Publications /
Opinion
La perspective d’une victoire de Joe Biden s’est heurtée, jusqu’au bout, au scepticisme des observateurs, en raison du précédent de 2016 : ils n’avaient, alors, pas vu venir la défaite d’Hillary Clinton et le triomphe de Trump, en retard dans les sondages. Mais, l’élection de 2020 n’est pas celle de 2016.
D’abord, l’avance de Biden est bien supérieure à celle dont disposait Hillary Clinton.
A la veille du scrutin, celle-ci avait deux ou trois points d’avance dans les sondages par rapport à Donald Trump. Mais, ce dernier appliqua une stratégie électorale de concentration sur trois Etats-clés, de tradition démocrate : la Pennsylvanie, le Michigan et le Wisconsin. Leur basculement en faveur de Trump lui assura une majorité de grands électeurs. Or, certains l’oublient : Hillary Clinton n’avait pas fait campagne dans ces trois Etats (elle les croyait acquis à sa cause). Le rappeler suffit à illustrer le rôle de la stratégie électorale dans l’élection de 2016.
Joe Biden n’a pas commis la même erreur : il a méthodiquement « travaillé » ces Etats. La Pennsylvanie, où il est né, a penché, la première, en sa faveur dans les enquêtes d’opinion. Même sans cela, l’élection s’est peu à peu révélée problématique pour Donald Trump, du fait de l’écart national entre les candidats : dix points durant la dernière semaine, selon certains Instituts de sondage. Le dimanche 1er novembre, Fox News, chaîne ardemment pro-Trump, reconnaissait elle-même un écart de 8 points en faveur de Biden. C’est considérable.
Avec un retard d’une telle ampleur, la marge de manœuvre de Donald Tump s’amenuise : remporter des Etats flottants devient improbable. Pire : le risque est de perdre des Etats de tradition républicaine dans lesquels il a dû aller faire campagne au dernier moment.

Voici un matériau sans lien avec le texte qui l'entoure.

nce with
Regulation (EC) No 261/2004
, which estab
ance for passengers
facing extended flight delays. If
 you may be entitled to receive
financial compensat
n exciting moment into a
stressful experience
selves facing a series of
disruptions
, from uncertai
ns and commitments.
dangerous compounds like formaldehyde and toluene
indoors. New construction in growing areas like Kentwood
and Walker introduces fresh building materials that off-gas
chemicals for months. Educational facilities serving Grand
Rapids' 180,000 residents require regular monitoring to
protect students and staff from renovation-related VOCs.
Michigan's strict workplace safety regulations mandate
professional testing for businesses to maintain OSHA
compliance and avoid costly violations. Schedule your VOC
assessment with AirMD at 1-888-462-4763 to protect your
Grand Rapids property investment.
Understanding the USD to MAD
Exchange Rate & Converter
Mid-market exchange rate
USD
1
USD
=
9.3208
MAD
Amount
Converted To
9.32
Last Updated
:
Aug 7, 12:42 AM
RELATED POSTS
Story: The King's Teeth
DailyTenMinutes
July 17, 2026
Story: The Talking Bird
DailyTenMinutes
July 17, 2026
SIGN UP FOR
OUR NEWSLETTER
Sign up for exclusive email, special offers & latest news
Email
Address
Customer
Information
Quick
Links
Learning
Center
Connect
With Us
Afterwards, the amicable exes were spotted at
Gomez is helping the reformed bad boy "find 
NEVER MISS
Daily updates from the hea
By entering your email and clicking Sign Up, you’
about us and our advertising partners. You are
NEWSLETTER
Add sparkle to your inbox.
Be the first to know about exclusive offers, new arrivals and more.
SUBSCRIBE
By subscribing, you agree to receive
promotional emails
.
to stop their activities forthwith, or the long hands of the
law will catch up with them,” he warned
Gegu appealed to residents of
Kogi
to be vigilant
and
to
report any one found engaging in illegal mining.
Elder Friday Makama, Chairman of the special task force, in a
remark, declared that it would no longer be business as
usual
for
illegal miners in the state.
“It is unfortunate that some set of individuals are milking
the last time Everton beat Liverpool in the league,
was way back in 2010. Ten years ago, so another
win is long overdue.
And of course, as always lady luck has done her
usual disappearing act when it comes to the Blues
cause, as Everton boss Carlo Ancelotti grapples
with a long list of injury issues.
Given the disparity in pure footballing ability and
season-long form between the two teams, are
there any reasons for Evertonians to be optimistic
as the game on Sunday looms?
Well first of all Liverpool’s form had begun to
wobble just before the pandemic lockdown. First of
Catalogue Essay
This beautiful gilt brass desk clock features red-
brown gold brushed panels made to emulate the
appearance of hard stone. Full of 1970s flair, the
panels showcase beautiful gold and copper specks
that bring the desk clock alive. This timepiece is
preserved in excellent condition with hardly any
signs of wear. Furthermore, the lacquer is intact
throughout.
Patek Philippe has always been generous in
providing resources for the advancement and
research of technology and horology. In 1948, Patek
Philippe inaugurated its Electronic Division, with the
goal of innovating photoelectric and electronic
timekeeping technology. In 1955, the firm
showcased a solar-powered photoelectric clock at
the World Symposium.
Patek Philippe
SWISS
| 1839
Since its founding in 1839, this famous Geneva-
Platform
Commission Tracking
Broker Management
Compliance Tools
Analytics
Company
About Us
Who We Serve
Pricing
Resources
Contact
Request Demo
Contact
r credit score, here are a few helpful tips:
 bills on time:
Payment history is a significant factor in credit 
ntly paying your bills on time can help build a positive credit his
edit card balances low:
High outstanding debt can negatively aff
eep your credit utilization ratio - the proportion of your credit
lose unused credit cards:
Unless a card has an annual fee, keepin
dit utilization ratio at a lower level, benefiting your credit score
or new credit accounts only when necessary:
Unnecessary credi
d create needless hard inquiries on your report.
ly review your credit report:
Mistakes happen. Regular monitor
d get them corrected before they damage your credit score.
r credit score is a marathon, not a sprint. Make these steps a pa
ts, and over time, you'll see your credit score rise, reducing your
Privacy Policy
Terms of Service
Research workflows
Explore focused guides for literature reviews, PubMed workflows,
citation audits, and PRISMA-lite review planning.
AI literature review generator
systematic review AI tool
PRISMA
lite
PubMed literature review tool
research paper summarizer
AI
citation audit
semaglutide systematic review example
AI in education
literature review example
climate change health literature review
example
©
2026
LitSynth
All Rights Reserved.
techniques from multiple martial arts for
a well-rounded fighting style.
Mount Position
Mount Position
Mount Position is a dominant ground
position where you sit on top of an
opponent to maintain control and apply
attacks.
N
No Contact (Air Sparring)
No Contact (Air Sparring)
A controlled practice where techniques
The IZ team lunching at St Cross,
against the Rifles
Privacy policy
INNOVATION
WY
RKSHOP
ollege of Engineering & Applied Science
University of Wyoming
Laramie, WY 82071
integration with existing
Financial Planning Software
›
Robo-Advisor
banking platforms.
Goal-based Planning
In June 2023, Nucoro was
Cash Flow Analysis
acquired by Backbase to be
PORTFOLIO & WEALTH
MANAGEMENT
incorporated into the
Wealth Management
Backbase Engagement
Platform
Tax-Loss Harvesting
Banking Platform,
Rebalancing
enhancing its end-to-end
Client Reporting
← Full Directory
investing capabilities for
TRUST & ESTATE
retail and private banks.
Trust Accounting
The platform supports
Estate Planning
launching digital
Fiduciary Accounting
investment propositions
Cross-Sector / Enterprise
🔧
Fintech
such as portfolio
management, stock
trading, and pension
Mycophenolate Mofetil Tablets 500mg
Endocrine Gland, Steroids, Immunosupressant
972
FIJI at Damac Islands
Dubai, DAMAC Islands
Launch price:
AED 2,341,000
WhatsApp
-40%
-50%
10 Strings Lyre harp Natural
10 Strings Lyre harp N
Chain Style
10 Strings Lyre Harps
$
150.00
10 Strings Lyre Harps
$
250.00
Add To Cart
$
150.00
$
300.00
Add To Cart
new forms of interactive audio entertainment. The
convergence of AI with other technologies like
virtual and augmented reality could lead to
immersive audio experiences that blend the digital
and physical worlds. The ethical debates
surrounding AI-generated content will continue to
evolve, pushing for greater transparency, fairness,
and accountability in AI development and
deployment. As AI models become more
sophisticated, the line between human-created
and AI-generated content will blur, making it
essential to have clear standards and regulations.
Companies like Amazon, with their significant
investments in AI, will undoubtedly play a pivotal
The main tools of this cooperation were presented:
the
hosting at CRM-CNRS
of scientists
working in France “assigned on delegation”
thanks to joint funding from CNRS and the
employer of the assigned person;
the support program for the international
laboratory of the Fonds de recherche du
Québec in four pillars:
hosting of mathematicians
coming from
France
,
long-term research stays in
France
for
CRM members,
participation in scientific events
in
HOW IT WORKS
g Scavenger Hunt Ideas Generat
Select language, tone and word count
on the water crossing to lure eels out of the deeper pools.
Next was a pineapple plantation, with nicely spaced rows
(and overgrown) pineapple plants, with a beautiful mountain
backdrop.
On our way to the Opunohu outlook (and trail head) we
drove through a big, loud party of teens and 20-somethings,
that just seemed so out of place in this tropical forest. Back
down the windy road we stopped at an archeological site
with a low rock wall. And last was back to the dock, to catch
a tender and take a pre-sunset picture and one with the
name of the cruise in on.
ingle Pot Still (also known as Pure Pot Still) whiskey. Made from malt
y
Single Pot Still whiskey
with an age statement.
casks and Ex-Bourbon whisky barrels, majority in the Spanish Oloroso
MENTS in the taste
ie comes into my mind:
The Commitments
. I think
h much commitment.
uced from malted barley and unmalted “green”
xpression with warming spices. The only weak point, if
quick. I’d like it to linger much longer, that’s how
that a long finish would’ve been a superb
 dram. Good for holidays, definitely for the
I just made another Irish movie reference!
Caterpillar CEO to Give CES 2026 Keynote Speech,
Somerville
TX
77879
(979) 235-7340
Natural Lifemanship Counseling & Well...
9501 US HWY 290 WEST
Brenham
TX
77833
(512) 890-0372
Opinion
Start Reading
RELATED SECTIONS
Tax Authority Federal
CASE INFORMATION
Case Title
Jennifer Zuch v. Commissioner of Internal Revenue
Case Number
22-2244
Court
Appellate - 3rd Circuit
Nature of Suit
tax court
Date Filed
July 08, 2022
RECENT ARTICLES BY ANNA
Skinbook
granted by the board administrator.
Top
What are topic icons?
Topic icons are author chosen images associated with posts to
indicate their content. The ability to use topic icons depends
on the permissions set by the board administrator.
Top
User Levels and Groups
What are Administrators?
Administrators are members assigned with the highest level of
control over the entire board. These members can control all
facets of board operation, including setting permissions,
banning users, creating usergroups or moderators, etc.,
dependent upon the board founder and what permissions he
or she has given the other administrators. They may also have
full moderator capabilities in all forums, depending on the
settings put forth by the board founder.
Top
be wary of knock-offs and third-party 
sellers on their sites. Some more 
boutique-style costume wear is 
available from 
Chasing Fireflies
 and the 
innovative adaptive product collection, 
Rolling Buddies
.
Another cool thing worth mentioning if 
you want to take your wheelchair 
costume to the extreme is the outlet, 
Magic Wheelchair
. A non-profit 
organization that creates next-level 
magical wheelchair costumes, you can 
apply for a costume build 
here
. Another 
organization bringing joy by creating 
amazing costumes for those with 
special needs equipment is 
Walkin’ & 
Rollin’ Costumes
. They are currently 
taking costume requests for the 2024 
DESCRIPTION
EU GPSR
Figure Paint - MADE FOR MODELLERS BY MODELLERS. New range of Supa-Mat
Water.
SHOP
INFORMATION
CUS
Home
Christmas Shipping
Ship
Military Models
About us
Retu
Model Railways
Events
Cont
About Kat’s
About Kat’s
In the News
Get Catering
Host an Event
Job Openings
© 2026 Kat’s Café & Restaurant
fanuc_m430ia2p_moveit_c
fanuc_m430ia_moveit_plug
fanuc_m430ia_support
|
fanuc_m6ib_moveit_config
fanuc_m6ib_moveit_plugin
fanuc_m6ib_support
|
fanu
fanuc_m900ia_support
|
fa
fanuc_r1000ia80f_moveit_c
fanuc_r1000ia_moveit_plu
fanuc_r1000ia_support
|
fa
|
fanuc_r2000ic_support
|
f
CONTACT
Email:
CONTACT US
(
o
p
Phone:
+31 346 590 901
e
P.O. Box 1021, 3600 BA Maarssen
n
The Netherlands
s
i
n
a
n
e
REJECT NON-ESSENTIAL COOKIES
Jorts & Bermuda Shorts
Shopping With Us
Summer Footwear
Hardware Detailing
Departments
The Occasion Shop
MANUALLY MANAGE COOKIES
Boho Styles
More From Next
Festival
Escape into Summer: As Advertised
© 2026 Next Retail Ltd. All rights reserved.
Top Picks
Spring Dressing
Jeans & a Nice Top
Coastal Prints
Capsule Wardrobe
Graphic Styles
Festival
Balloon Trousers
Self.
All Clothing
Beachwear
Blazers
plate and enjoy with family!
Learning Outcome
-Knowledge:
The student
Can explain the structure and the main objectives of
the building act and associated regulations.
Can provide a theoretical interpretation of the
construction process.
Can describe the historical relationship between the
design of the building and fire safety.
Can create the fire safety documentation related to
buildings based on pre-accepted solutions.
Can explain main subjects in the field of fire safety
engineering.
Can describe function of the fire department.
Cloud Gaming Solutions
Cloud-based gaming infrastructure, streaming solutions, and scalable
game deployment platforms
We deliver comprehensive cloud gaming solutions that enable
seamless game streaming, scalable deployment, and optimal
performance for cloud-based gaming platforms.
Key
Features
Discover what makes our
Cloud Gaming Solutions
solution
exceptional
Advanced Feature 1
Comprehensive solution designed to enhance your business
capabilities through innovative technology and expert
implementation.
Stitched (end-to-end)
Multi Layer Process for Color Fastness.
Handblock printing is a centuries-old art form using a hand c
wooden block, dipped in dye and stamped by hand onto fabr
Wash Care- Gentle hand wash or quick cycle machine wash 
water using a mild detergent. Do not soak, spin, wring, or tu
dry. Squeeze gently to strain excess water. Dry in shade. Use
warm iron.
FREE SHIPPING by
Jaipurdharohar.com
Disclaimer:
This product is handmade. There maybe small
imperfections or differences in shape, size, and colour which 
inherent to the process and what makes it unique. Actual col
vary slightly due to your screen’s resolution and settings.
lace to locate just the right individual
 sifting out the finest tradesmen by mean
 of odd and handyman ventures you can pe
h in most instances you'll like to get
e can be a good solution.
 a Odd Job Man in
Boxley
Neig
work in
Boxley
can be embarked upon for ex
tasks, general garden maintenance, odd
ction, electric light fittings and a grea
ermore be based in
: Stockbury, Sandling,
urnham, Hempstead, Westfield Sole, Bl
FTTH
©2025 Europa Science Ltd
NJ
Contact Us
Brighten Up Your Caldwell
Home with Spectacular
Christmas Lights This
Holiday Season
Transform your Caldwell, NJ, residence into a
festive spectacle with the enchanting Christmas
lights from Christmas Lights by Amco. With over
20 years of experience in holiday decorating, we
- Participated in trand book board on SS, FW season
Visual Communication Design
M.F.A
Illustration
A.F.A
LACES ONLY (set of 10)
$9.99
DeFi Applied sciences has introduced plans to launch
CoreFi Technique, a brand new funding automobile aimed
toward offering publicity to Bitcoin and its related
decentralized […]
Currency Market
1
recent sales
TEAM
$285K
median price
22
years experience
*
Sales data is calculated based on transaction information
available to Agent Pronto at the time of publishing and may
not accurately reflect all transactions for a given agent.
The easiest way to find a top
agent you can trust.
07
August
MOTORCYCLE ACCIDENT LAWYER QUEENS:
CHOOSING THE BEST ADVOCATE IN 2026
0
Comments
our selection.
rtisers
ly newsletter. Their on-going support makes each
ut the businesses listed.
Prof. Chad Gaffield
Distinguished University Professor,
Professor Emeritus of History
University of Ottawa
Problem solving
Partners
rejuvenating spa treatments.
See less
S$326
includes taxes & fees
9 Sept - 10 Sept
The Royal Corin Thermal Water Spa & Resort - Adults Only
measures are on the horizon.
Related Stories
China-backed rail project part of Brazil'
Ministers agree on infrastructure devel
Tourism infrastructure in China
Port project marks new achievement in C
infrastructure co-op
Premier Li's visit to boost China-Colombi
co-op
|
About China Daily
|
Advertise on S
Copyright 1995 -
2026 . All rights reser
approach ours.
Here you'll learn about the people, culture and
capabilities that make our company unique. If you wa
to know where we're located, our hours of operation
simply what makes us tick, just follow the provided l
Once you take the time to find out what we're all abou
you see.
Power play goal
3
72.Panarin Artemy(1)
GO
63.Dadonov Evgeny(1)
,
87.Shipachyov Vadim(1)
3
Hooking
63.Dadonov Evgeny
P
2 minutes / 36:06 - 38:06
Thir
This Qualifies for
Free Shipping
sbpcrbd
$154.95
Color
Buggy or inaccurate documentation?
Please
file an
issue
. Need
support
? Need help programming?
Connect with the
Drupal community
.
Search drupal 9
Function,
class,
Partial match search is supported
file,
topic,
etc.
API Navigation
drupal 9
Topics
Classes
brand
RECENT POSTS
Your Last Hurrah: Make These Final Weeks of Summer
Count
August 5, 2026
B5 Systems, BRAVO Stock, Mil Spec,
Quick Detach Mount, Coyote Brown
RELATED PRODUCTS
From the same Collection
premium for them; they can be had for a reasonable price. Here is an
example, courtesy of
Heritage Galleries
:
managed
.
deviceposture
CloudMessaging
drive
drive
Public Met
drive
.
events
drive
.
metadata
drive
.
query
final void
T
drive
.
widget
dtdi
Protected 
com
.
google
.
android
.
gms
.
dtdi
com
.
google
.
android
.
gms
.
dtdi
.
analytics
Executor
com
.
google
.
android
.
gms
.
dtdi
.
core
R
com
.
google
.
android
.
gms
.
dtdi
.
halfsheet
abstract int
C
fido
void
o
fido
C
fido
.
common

Telle est la loi des chiffres. Sur le fond, non plus, cette élection ne ressemble pas à la précédente.
Biden n’est pas Clinton. Cette dernière avait beaucoup d’ennemis. Biden, peu clivant, conjugue deux atouts : la modération, qui permet de convaincre les électeurs flottants, et une réputation de proximité personnelle avec les couches populaires, qui empêche la gauche du Parti démocrate de le rejeter. Il a pu avancer un programme pragmatique, voire conciliant, envers les couches aisées, sans perdre de soutiens sur sa gauche, ni entraver la reconquête des vieux Etats industriels, où les ouvriers blancs avaient abandonné son Parti.
Trump, quant à lui, est privé de l’effet de surprise dont il avait bénéficié en 2016. Ses excès volontaires ont visé la mobilisation de ses propres électeurs, espérant les voir participer au scrutin plus massivement que ceux de son adversaire. Mais, ceci est à double tranchant car cette stratégie aliène les électeurs flottants. De plus, en s’aggravant, la crise sanitaire s’est invitée dans la campagne. Une partie des électeurs, notamment âgés, a été effrayée par le déni vis-à-vis du Coronavirus. En face, dans le camp démocrate, la mobilisation bat des records, déjouant les calculs du président sortant.